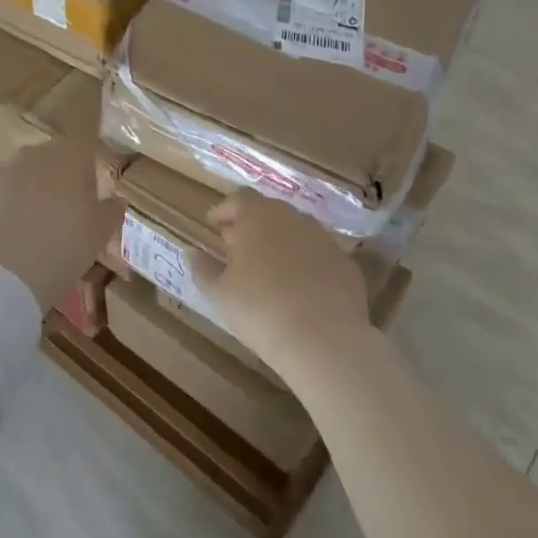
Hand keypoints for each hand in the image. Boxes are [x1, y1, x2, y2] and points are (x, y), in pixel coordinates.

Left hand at [0, 137, 123, 311]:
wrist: (6, 272)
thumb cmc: (66, 245)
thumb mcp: (101, 232)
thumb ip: (111, 210)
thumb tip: (115, 200)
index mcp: (70, 156)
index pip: (84, 138)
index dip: (87, 154)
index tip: (90, 174)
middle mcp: (34, 154)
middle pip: (50, 157)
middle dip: (56, 175)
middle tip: (63, 207)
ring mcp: (0, 170)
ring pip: (19, 174)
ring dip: (26, 190)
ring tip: (29, 224)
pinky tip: (3, 233)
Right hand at [195, 191, 371, 379]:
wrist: (323, 339)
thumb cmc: (259, 309)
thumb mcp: (219, 293)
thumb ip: (202, 268)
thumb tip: (191, 252)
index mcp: (259, 217)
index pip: (239, 198)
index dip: (224, 210)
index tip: (213, 225)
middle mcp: (294, 218)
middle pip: (269, 211)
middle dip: (250, 225)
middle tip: (235, 246)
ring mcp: (324, 239)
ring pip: (296, 231)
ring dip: (279, 242)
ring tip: (266, 268)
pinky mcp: (346, 264)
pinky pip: (318, 255)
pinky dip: (304, 263)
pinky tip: (298, 288)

** WHAT THE EXERCISE ASKS **
Return each line of the preceding material in which "pinky" can be found.

** ANSWER TO THIS TASK **
pinky tip: (3, 233)
pinky mcp: (346, 264)
pinky pip: (318, 255)
pinky dip: (304, 263)
pinky tip: (298, 288)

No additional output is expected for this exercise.